Fusions magiques et débats audacieux au Festival Gnaoua et Musiques du Monde

La 22ème édition du Festival Gnaoua et Musiques du Monde a rassemblé, du 21 au 23 juin, des centaines de milliers de mélomanes. Une édition grandiose qui a su tenir ses promesses !

Concerts exceptionnels et échanges enrichissants. La 22ème édition du Festival Gnaoua et Musiques du Monde a, une nouvelle fois, été grandiose, et ce, dès l’ouverture des festivités. Sur scène, le fruit d’une belle résidence entre Maâlem Hassan Boussou et le groupe cubain Osain Del Monte. Un concert métissé, un hommage aux racines africaines qui sonnaient comme une évidence, comme le soulignent les organisateurs dans un communiqué. Autres fusions mémorables : celle entre le plus pop rock des maâlems, Omar Hayat brillant élève de feu Mahmoud Guinéa et le « griot » de l’afro pop, Moh! Kouyaté ou encore les sons en parfaite harmonie des Maâlems Abdelkebir et Hicham Merchane. Parmi les temps forts, le concert inoubliable du groupe de blues touareg Tinariwen qui a offert l’un des plus beaux concerts toutes éditions confondues, comme l’a affirmé l’organisation, ajoutant que l’enchantement a été partagé par Abdallah Ag Alhousseini guitariste du groupe Tinariwen, confiant avoir donné un des concerts les plus habités de sa carrière. La rencontre entre l’Indienne Susheela Raman et Hamid El Kasri a aussi donné lieu à un moment magique, sans parler de la magnifique surprise :  l’arrivé sur scène de Hindi Zahra, offrant une transe pleine de grâce au public accompagné des maîtres percussionnistes Karim Ziad et Rhani Krija. 

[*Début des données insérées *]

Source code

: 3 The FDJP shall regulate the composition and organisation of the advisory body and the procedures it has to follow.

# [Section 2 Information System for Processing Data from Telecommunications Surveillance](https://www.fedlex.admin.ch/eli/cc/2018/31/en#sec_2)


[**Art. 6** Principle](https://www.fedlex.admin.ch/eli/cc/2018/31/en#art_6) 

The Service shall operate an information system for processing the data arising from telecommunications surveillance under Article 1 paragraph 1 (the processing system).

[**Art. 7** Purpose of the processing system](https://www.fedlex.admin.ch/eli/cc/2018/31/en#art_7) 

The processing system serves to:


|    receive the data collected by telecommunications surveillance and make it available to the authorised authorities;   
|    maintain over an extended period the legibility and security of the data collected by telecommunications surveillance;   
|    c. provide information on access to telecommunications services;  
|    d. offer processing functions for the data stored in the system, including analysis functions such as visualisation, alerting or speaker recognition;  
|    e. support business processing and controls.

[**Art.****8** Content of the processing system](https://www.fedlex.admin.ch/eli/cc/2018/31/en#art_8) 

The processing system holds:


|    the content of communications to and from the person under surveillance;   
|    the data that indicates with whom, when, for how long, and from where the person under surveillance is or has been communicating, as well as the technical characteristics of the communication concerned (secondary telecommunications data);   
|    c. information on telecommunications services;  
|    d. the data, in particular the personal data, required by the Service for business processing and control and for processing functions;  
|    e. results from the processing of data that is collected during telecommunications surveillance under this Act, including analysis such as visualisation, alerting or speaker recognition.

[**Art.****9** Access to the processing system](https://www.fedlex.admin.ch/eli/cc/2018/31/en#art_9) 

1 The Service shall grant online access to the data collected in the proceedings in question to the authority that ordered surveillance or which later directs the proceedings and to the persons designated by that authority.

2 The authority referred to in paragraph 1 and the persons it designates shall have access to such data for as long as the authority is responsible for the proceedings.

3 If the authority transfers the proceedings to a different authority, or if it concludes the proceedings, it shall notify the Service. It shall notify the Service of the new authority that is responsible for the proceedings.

20/6/19, la 22ème édition du Festival Gnaoua et Musiques du Monde. Maâlem Omar Hayat et Moi! Kouyaté. Copyright Karim Tibari

Côté débats, intellectuels, artistes et militants des droits de l’Homme ont eu, pendant deux jours, d’intenses échanges à l’occasion du Forum d’Essaouira des Droits de l’Homme du festival décliné, cette année, sous le thème « La force de la culture contre la culture de la violence ». Parmi les personnalités présentes, Laure Adler, Gilles Marceron, Abdelkader Azrii, Abdelkrim Jouaiti, Mohamed Rafiki, Mouna N’Diaye, Abdellah Alhoussayni, Soumaya Hanifa, Seif Kousmate ou encore Mahi Binebine qui a notamment évoqué la mission des centres des Étoiles de Sidi Moumen qui est de sauver les jeunes des bidonvilles et quartiers sensibles et d’éviter qu’ils tombent sous l’influence d’intégristes en les initiant à la culture. Également présent, Edwy Plenel qui a, quant à lui,  rappelé que la culture n’est pas suffisante pour éviter la barbarie quand cette culture « est née de l’humiliation et de l’idée que des gens seraient propriétaires de la culture en dominant d’autres personnes ». Durant son intervention très appréciée par le public, il a notamment qualifié le Festival et son Forum de « lieu de rencontre étonnant, où beaucoup de choses inédites se disent, beaucoup de choses provocantes au meilleur sens du terme. Faire le chemin dans la compréhension qu’il n’y a pas d’identité supérieure à d’autres, de culture supérieure à d’autres, que nous sommes libres et égaux en droits ».